Courtney Smith

No. 6
- Position: Wide receiver

Personal information
- Born: March 6, 1987 (age 39) New Orleans, Louisiana, U.S.
- Listed height: 6 ft 5 in (1.96 m)
- Listed weight: 230 lb (104 kg)

Career information
- High school: Prattville (AL)
- College: South Alabama
- NFL draft: 2011: undrafted

Career history
- New York Jets (2011); Hamilton Tiger-Cats (2011); New Orleans VooDoo (2012–2014);

Career AFL statistics
- Receptions: 151
- Receiving yards: 1,498
- Tackles: 34
- Interceptions: 1
- Total TDs: 36
- Stats at ArenaFan.com
- Stats at Pro Football Reference

= Courtney Smith (wide receiver) =

American gridiron football player (born 1987)

Courtney A. Smith (born March 6, 1987) is a former American football wide receiver. He was signed by the New York Jets of the National Football League after going undrafted in the 2011 NFL draft. He played college football at the University of South Alabama.

==Personal life==
Smith, originally from New Orleans, was forced to leave his home during Hurricane Katrina. He was separated from his sister and parents for several weeks due to Katrina. After evacuating to Texas and attending high school there, his family moved to Prattville, Alabama. Smith was a big prospect coming out of Prattville High School and John F. Kennedy High School in New Orleans. Smith was recruited by Alabama, LSU, Florida State, Memphis, Troy, Tulane and Southern Methodist before he accepted a scholarship to play at UAB. Smith would end his college career at South Alabama.

Smith's uncle, Wayne Smith, stood out at Tulane in the early '80s.

==Collegiate career==
Smith started his collegiate career at UAB, where he played in 11 of 12 contests while earning a start in the final game of the year. He posted six catches for 33 yards. Smith had two receptions for 14 yards, both season-high totals, for UAB against ninth-ranked Georgia in the third game of the year. Smith transferred to Southeastern Louisiana University and played in the Lions’ 2007 season opener, catching one pass for eight yards at New Mexico State. Smith later transferred to South Alabama, where he would stay for the remainder of his college career. He ended his career at USA with 59 catches for 1,282 yards and 10 touchdowns, leading his team in every category.

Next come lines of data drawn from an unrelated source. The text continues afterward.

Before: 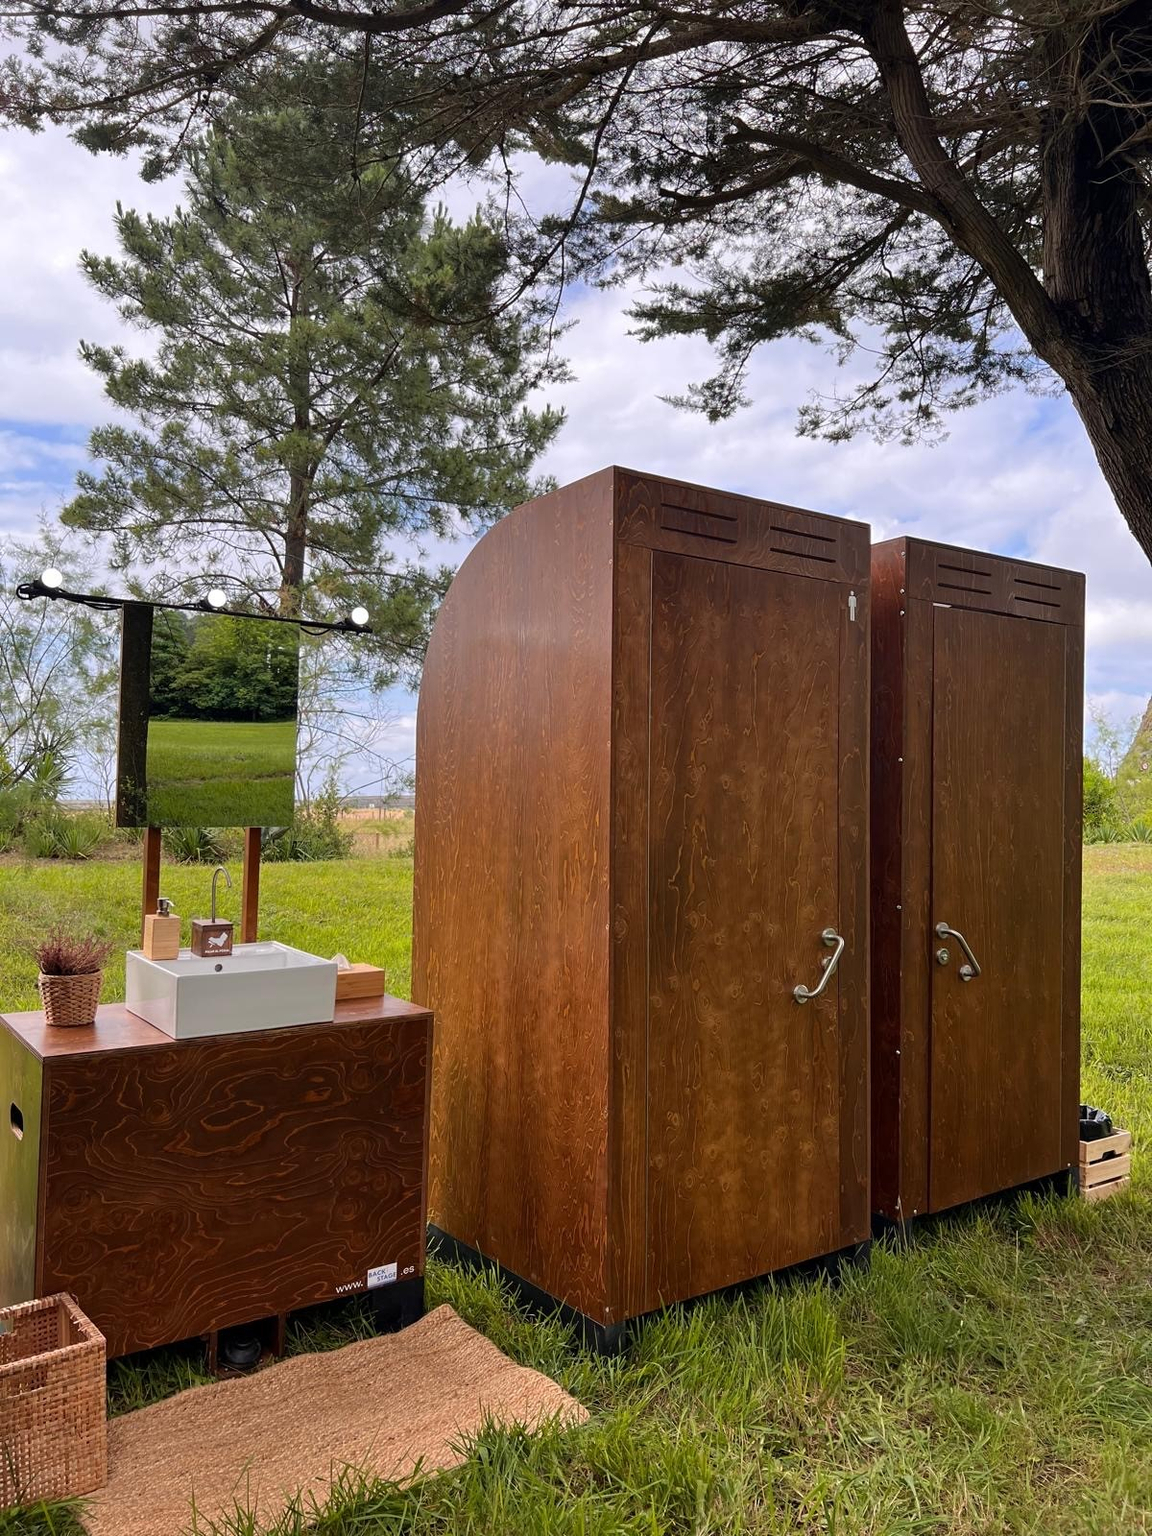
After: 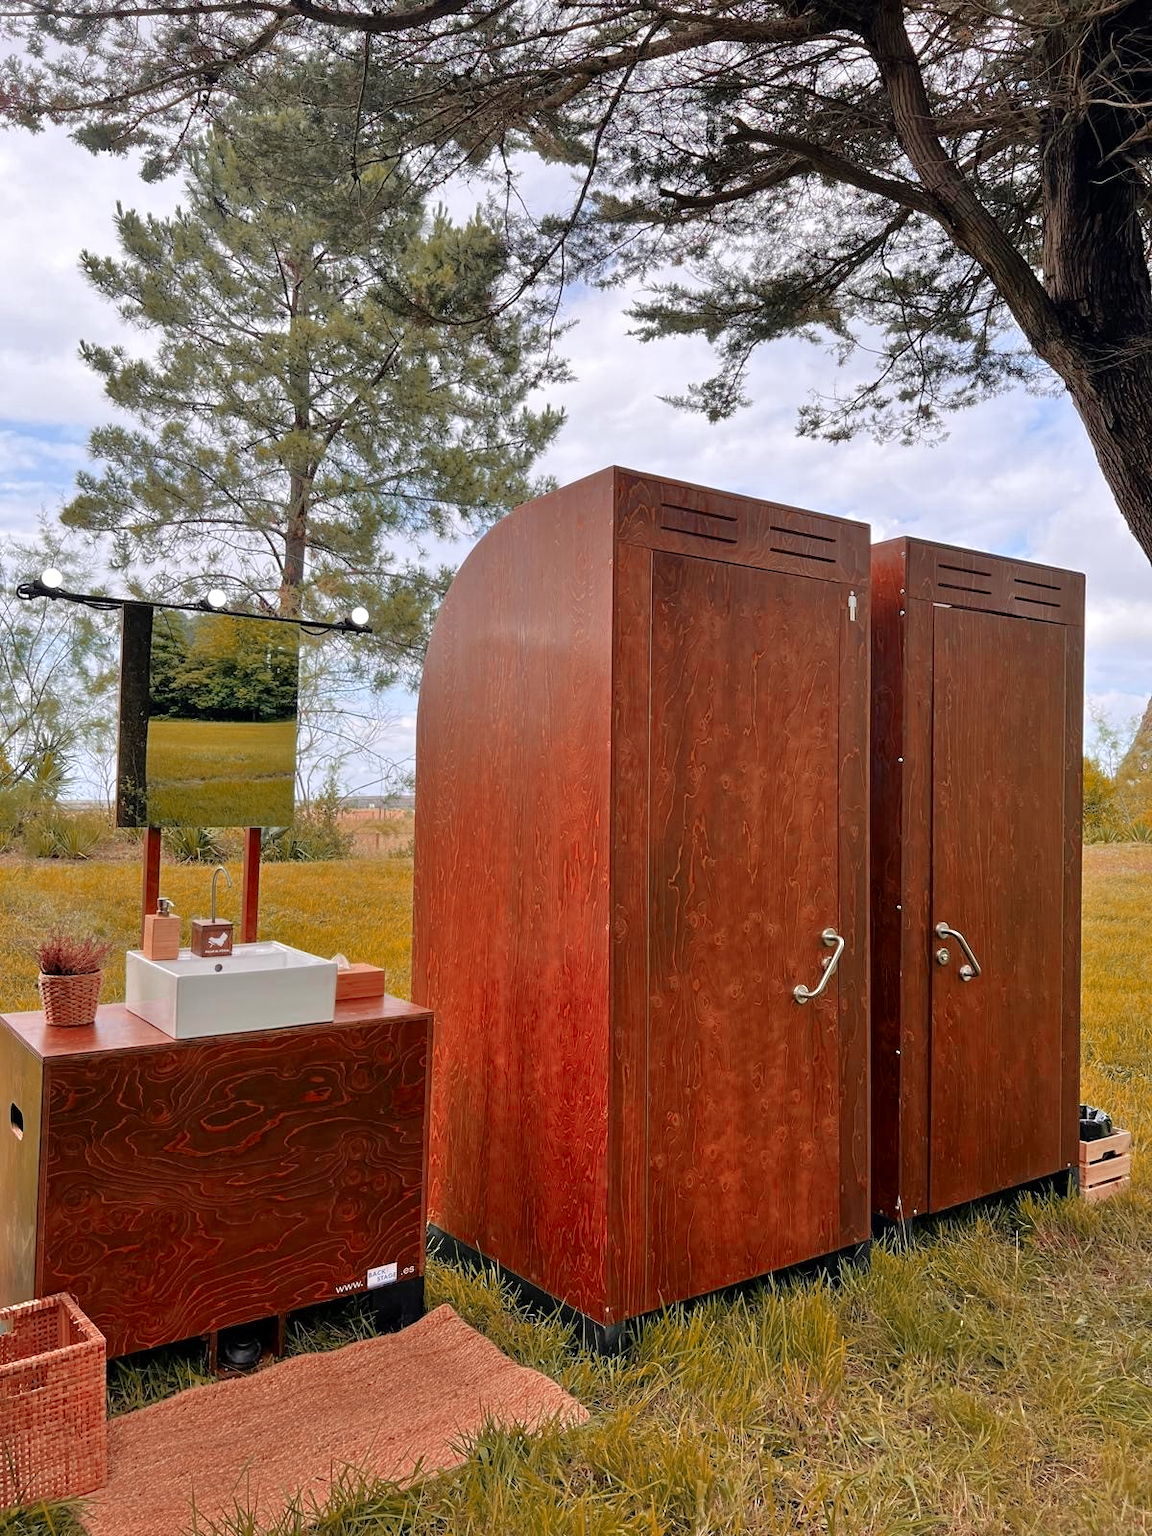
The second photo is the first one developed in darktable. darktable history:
color zones: curves: ch0 [(0, 0.299) (0.25, 0.383) (0.456, 0.352) (0.736, 0.571)]; ch1 [(0, 0.63) (0.151, 0.568) (0.254, 0.416) (0.47, 0.558) (0.732, 0.37) (0.909, 0.492)]; ch2 [(0.004, 0.604) (0.158, 0.443) (0.257, 0.403) (0.761, 0.468)]
tone equalizer: -7 EV 0.15 EV, -6 EV 0.6 EV, -5 EV 1.15 EV, -4 EV 1.33 EV, -3 EV 1.15 EV, -2 EV 0.6 EV, -1 EV 0.15 EV, mask exposure compensation -0.5 EV
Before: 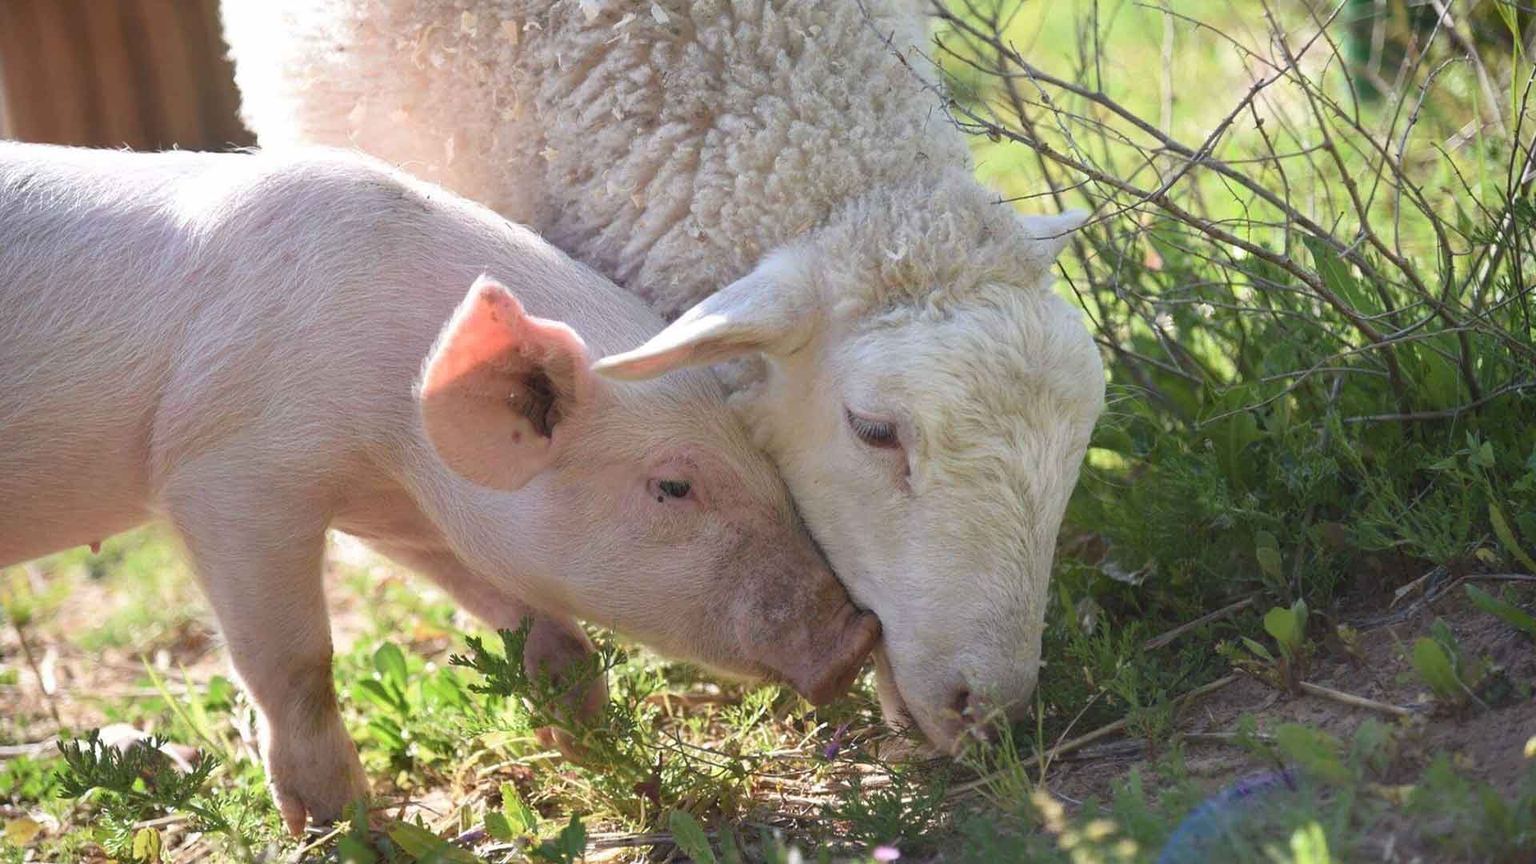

Smith is South Alabama's first player to be selected for the Under Armour Senior Bowl and is the first Jaguar to be signed to an NFL roster.

==Professional career==

===New York Jets===
Smith accepted a contract with the New York Jets on July 26, 2011 for an undisclosed amount. Smith became the first player from the University of South Alabama to be on an NFL roster. He was waived on August 30.

===Hamilton Tiger-Cats===
Smith was signed by the Canadian Football League's Hamilton Tiger-Cats on September 29, 2011 and placed on their practice squad.

===New Orleans VooDoo===
The Arena Football League assigned Smith to the New Orleans VooDoo on April 11, 2012. He was placed on the team's inactive list.